VERSTÄNDNIS ÜBERPRÜFEN |
1) Erkläre mithilfe des Textauszugs, weshalb die neuen Christen in Jerusalem ihren persönlichen Besitz abgaben.
2) In welcher Bibelstelle heißt es laut Textauszug, dass die neuen Christen zusammen waren und alles gemeinsam hatten?
3) Gib den Abschnitt des Textauszugs wörtlich wieder, der mit „Schau Dir die“ beginnt und mit „Not leben mussten.“ endet.

TEXTAUSZUG |

Schau Dir die Auswirkungen an, die der Beginn des Reiches Gottes auf die Menschen in Jerusalem in den ersten Kapiteln der Apostelgeschichte hatte. In Apostelgeschichte 2,44 heißt es, dass die neuen Christen „... zusammen waren und alles gemeinsam hatten“. Dies war ein spontaner Auswuchs der Liebe. Der Geist zeigte sich auf vielerlei Weise, aber am stärksten zeigte Er sich in dieser Liebe und Sorge unter den neuen Brüdern und Schwestern. Andere bemerkten das, und es zog sie an. Es war ein Licht in einer ansonsten dunklen Welt. Die Christen wussten untereinander, wer Bedürfnisse hatte, und es war die Aufgabe eines jeden, sich um die neuen Brüder und Schwestern zu kümmern - die sie nicht kannten, deren Sprache sie vielleicht nicht sprachen, deren Sitten fremd waren. Sie gaben bereitwillig ihren persönlichen Besitz ab, damit andere nicht in Not leben mussten.
Sie liebten und dienten jedem, der etwas brauchte. Es ist leicht, sich auszusuchen, wem wir dienen wollen. Wir lieben, wen wir wollen, und nehmen an, dass jemand anderes den Rest lieben wird. Wir machen uns nicht die Mühe, manche Menschen kennenzulernen, weil wir meinen, dass wir nicht viel mit ihnen gemeinsam haben. Das ist nicht die Liebe, die wir in der Apostelgeschichte sehen, und es ist auch nicht die Liebe, die uns von Christus vorgelebt wird.

AUSGANGSMATERIAL |
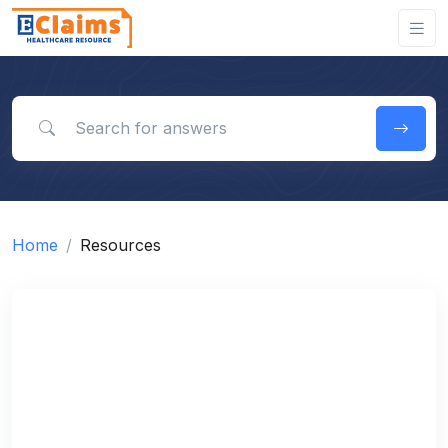
Search for answers
Home
Resources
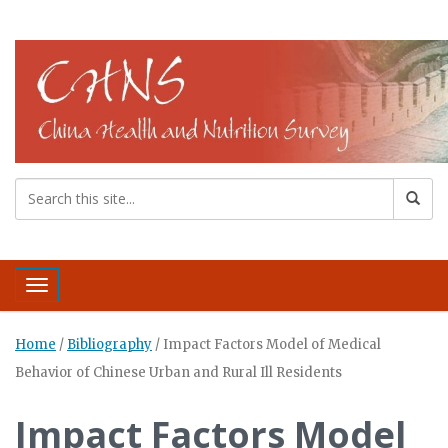
Toggle navigation
Home
/
Bibliography
/
Impact Factors Model of Medical
Behavior of Chinese Urban and Rural Ill Residents
Impact Factors Model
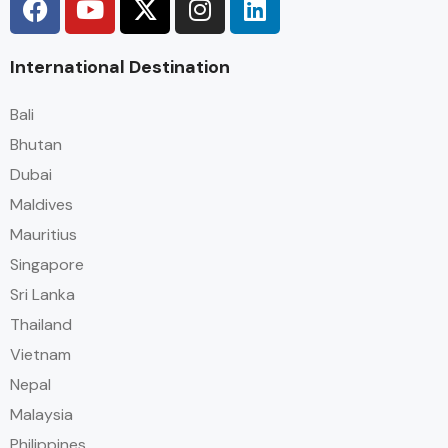
International Destination
Bali
Bhutan
Dubai
Maldives
Mauritius
Singapore
Sri Lanka
Thailand
Vietnam
Nepal
Malaysia
Philippines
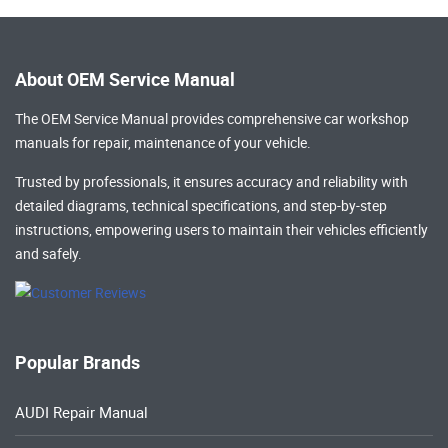
About OEM Service Manual
The OEM Service Manual provides comprehensive
car workshop
manuals
for repair, maintenance of your vehicle.
Trusted by professionals, it ensures accuracy and reliability with
detailed diagrams, technical specifications, and step-by-step
instructions, empowering users to maintain their vehicles efficiently
and safely.
Popular Brands
AUDI Repair Manual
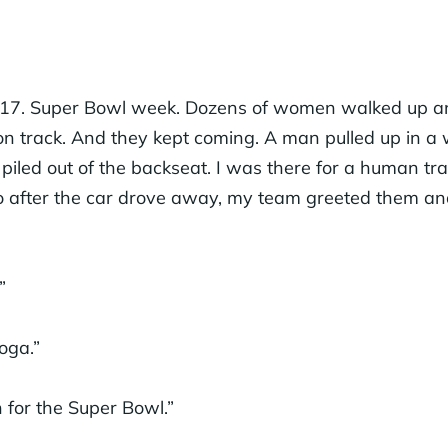
017. Super Bowl week. Dozens of women walked up an
ion track. And they kept coming. A man pulled up in a
 piled out of the backseat. I was there for a human tra
so after the car drove away, my team greeted them a
”
oga.”
 for the Super Bowl.”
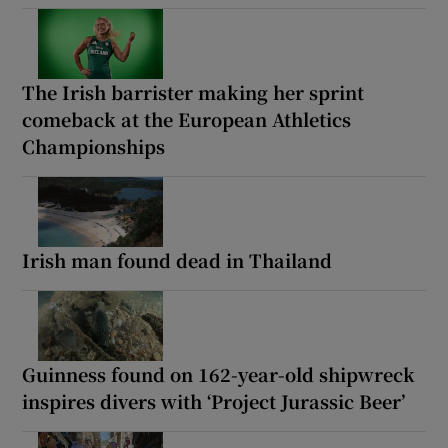
The Irish barrister making her sprint
comeback at the European Athletics
Championships
Irish man found dead in Thailand
Guinness found on 162-year-old shipwreck
inspires divers with ‘Project Jurassic Beer’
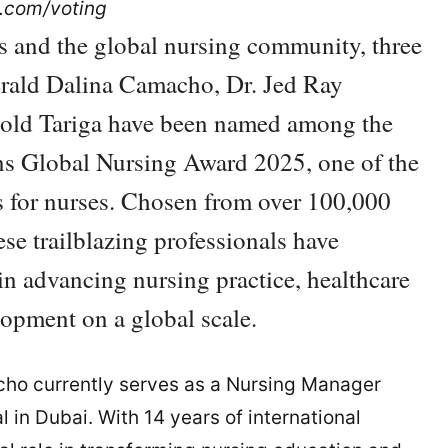
s.com/voting
s and the global nursing community, three
erald Dalina Camacho, Dr. Jed Ray
old Tariga have been named among the
ians Global Nursing Award 2025, one of the
s for nurses. Chosen from over 100,000
se trailblazing professionals have
in advancing nursing practice, healthcare
lopment on a global scale.
cho currently serves as a Nursing Manager
 in Dubai. With 14 years of international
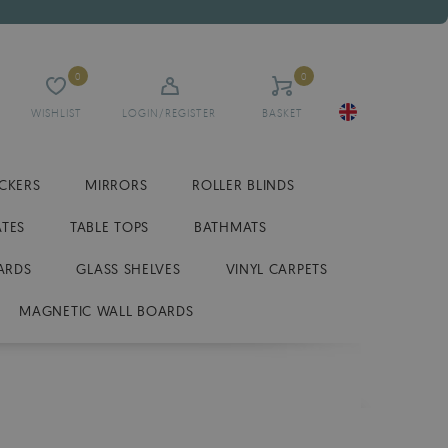
0
0
WISHLIST
LOGIN/REGISTER
BASKET
ICKERS
MIRRORS
ROLLER BLINDS
ATES
TABLE TOPS
BATHMATS
ARDS
GLASS SHELVES
VINYL CARPETS
MAGNETIC WALL BOARDS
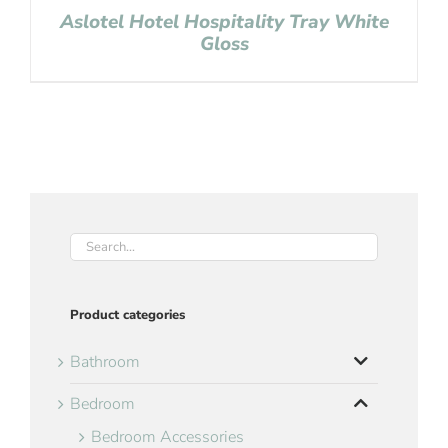
Aslotel Hotel Hospitality Tray White
Gloss
Product categories
Bathroom
Bedroom
Bedroom Accessories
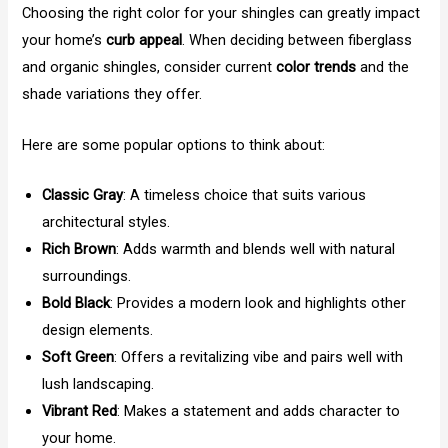
Choosing the right color for your shingles can greatly impact
your home’s
curb appeal
. When deciding between fiberglass
and organic shingles, consider current
color trends
and the
shade variations they offer.
Here are some popular options to think about:
Classic Gray
: A timeless choice that suits various
architectural styles.
Rich Brown
: Adds warmth and blends well with natural
surroundings.
Bold Black
: Provides a modern look and highlights other
design elements.
Soft Green
: Offers a revitalizing vibe and pairs well with
lush landscaping.
Vibrant Red
: Makes a statement and adds character to
your home.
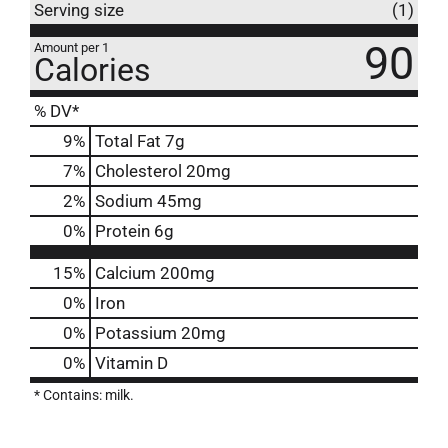
Serving size
(1)
90
Amount per 1
Calories
% DV*
9
%
Total Fat
7g
7
%
Cholesterol
20mg
2
%
Sodium
45mg
0
%
Protein
6g
15%
Calcium
200mg
0%
Iron
0%
Potassium
20mg
0%
Vitamin D
* Contains: milk.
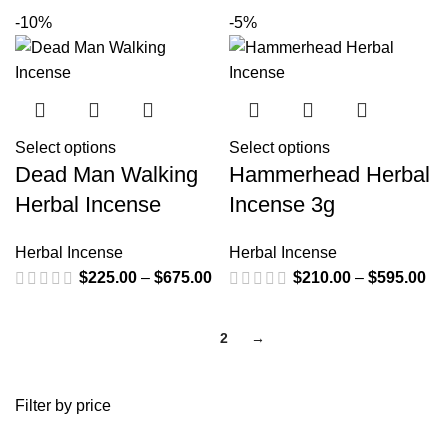
-10%
-5%
Select options
Select options
Dead Man Walking
Hammerhead Herbal
Herbal Incense
Incense 3g
Herbal Incense
Herbal Incense
$
225.00
–
$
675.00
$
210.00
–
$
595.00
1
2
→
Filter by price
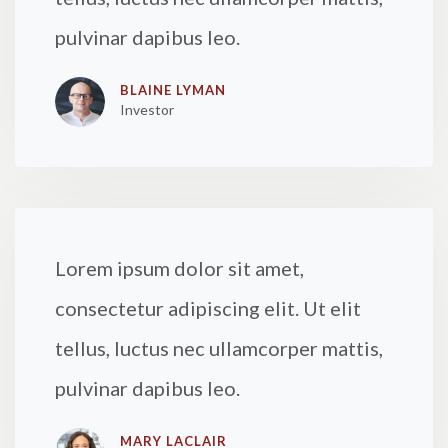
pulvinar dapibus leo.
BLAINE LYMAN
Investor
Lorem ipsum dolor sit amet,
consectetur adipiscing elit. Ut elit
tellus, luctus nec ullamcorper mattis,
pulvinar dapibus leo.
MARY LACLAIR​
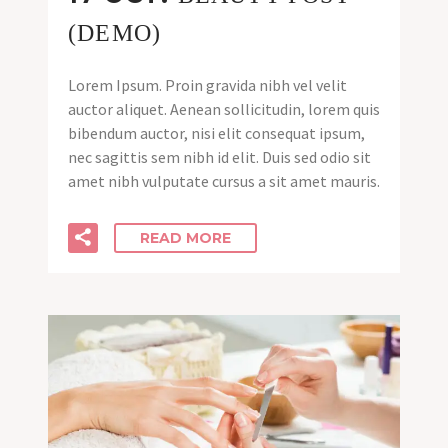
(DEMO)
Lorem Ipsum. Proin gravida nibh vel velit
auctor aliquet. Aenean sollicitudin, lorem quis
bibendum auctor, nisi elit consequat ipsum,
nec sagittis sem nibh id elit. Duis sed odio sit
amet nibh vulputate cursus a sit amet mauris.
READ MORE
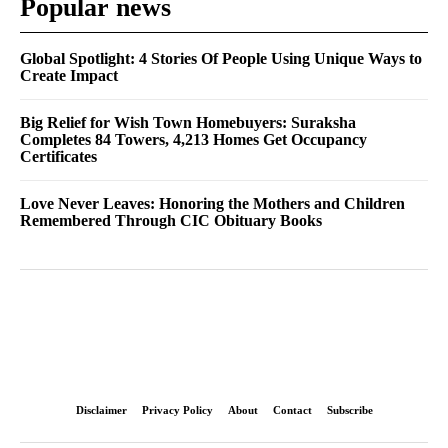
Popular news
Global Spotlight: 4 Stories Of People Using Unique Ways to
Create Impact
Big Relief for Wish Town Homebuyers: Suraksha
Completes 84 Towers, 4,213 Homes Get Occupancy
Certificates
Love Never Leaves: Honoring the Mothers and Children
Remembered Through CIC Obituary Books
Disclaimer
Privacy Policy
About
Contact
Subscribe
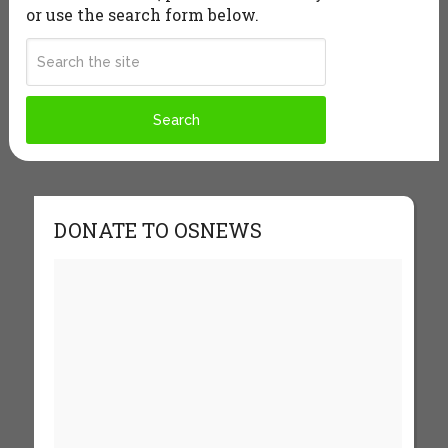
or use the search form below.
DONATE TO OSNEWS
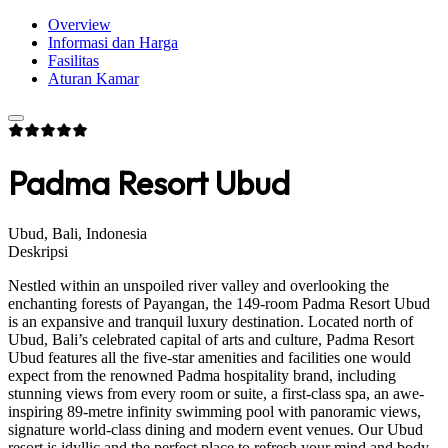
Overview
Informasi dan Harga
Fasilitas
Aturan Kamar
Padma Resort Ubud
Ubud, Bali, Indonesia
Deskripsi
Nestled within an unspoiled river valley and overlooking the
enchanting forests of Payangan, the 149-room Padma Resort Ubud
is an expansive and tranquil luxury destination. Located north of
Ubud, Bali’s celebrated capital of arts and culture, Padma Resort
Ubud features all the five-star amenities and facilities one would
expect from the renowned Padma hospitality brand, including
stunning views from every room or suite, a first-class spa, an awe-
inspiring 89-metre infinity swimming pool with panoramic views,
signature world-class dining and modern event venues. Our Ubud
resort is idyllic and the perfect place to refresh your mind and body,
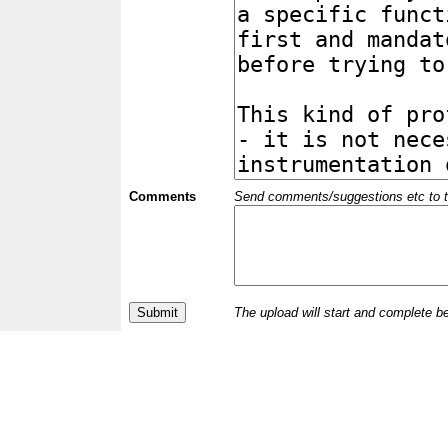
Comments
Send comments/suggestions etc to the 
The upload will start and complete b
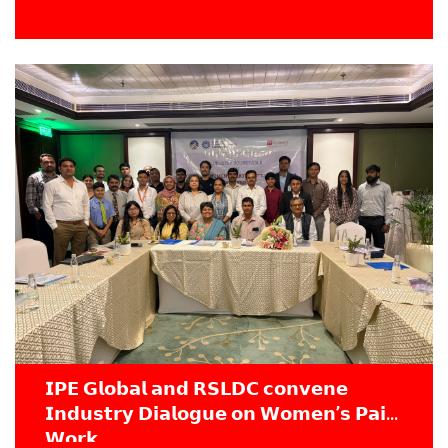
𝗜𝗣𝗘 𝗚𝗹𝗼𝗯𝗮𝗹 𝗮𝗻𝗱 𝗥𝗦𝗟𝗗𝗖 𝗰𝗼𝗻𝘃𝗲𝗻𝗲
𝗜𝗻𝗱𝘂𝘀𝘁𝗿𝘆 𝗗𝗶𝗮𝗹𝗼𝗴𝘂𝗲 𝗼𝗻 𝗪𝗼𝗺𝗲𝗻’𝘀 𝗣𝗮𝗶𝗱
𝗪𝗼𝗿𝗸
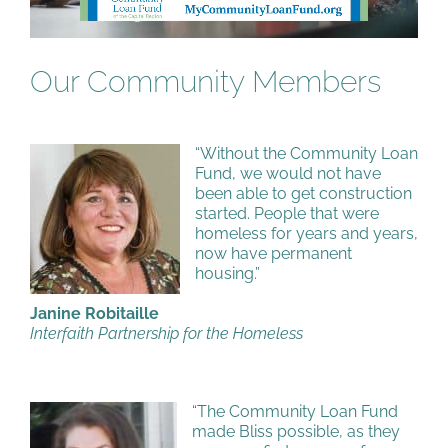
Our Community Members
“Without the Community Loan
Fund, we would not have
been able to get construction
started. People that were
homeless for years and years,
now have permanent
housing.”
Janine Robitaille
Interfaith Partnership for the Homeless
“The Community Loan Fund
made Bliss possible, as they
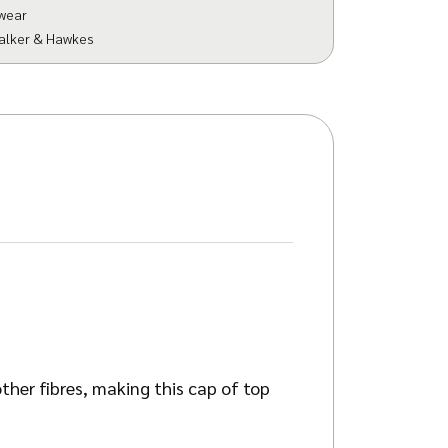
wear
alker & Hawkes
her fibres, making this cap of top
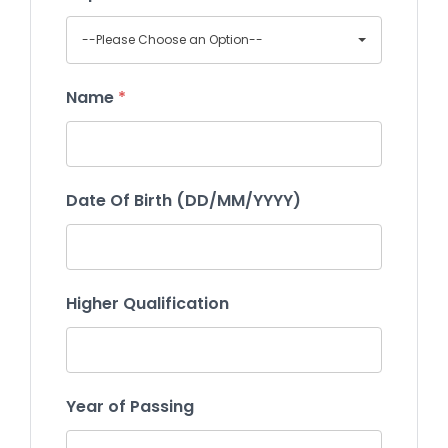
--Please Choose an Option--
Name
*
Date Of Birth (DD/MM/YYYY)
Higher Qualification
Year of Passing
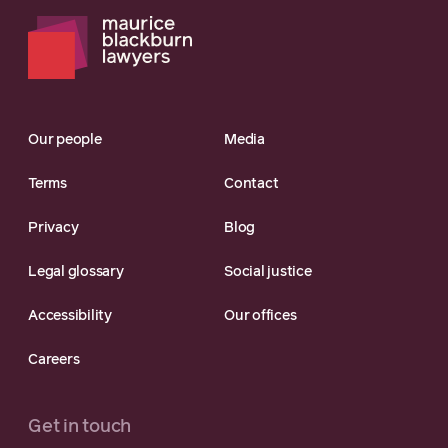
Our people
Media
Terms
Contact
Privacy
Blog
Legal glossary
Social justice
Accessibility
Our offices
Careers
Get in touch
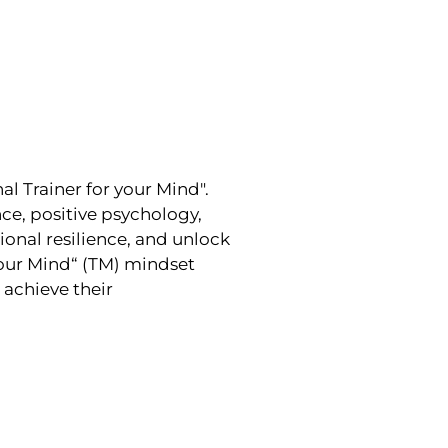
l Trainer for your Mind".
e, positive psychology,
onal resilience, and unlock
Your Mind“ (TM) mindset
achieve their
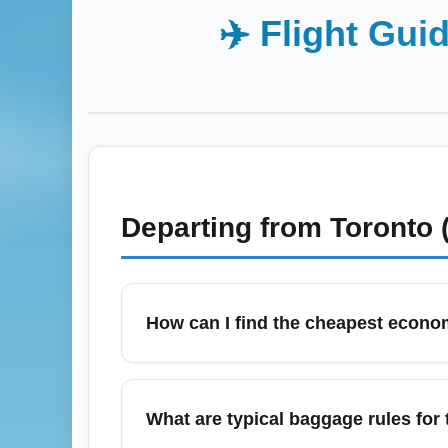
✈️ Flight Gui
Departing from
Toronto 
How can I find the cheapest econom
To find the cheapest economy flights from 
set fare alerts, and search flexible dates
What are typical baggage rules for
departures to lower prices. Include nearb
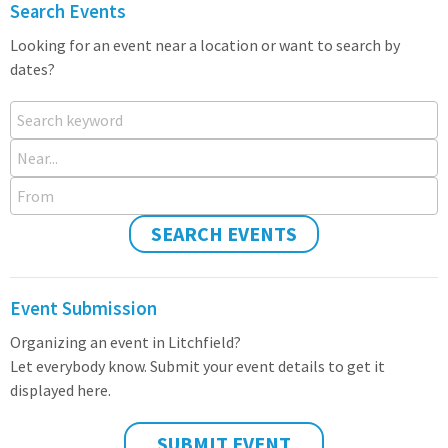
Search Events
Looking for an event near a location or want to search by
dates?
Search keyword
Near...
From
SEARCH EVENTS
Event Submission
Organizing an event in Litchfield?
Let everybody know. Submit your event details to get it
displayed here.
SUBMIT EVENT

DIE LÖSUNGEN |
1) Die neuen Christen gaben ihren persönlichen Besitz bereitwillig ab, damit andere nicht in Not leben mussten.

2) In Apostelgeschichte 2,44.

3)
Schau Dir die Auswirkungen an, die der Beginn des Reiches Gottes auf die Menschen in Jerusalem in den ersten Kapiteln der Apostelgeschichte hatte. In Apostelgeschichte 2,44 heißt es, dass die neuen Christen „... zusammen waren und alles gemeinsam hatten“. Dies war ein spontaner Auswuchs der Liebe. Der Geist zeigte sich auf vielerlei Weise, aber am stärksten zeigte Er sich in dieser Liebe und Sorge unter den neuen Brüdern und Schwestern. Andere bemerkten das, und es zog sie an. Es war ein Licht in einer ansonsten dunklen Welt. Die Christen wussten untereinander, wer Bedürfnisse hatte, und es war die Aufgabe eines jeden, sich um die neuen Brüder und Schwestern zu kümmern - die sie nicht kannten, deren Sprache sie vielleicht nicht sprachen, deren Sitten fremd waren. Sie gaben bereitwillig ihren persönlichen Besitz ab, damit andere nicht in Not leben mussten.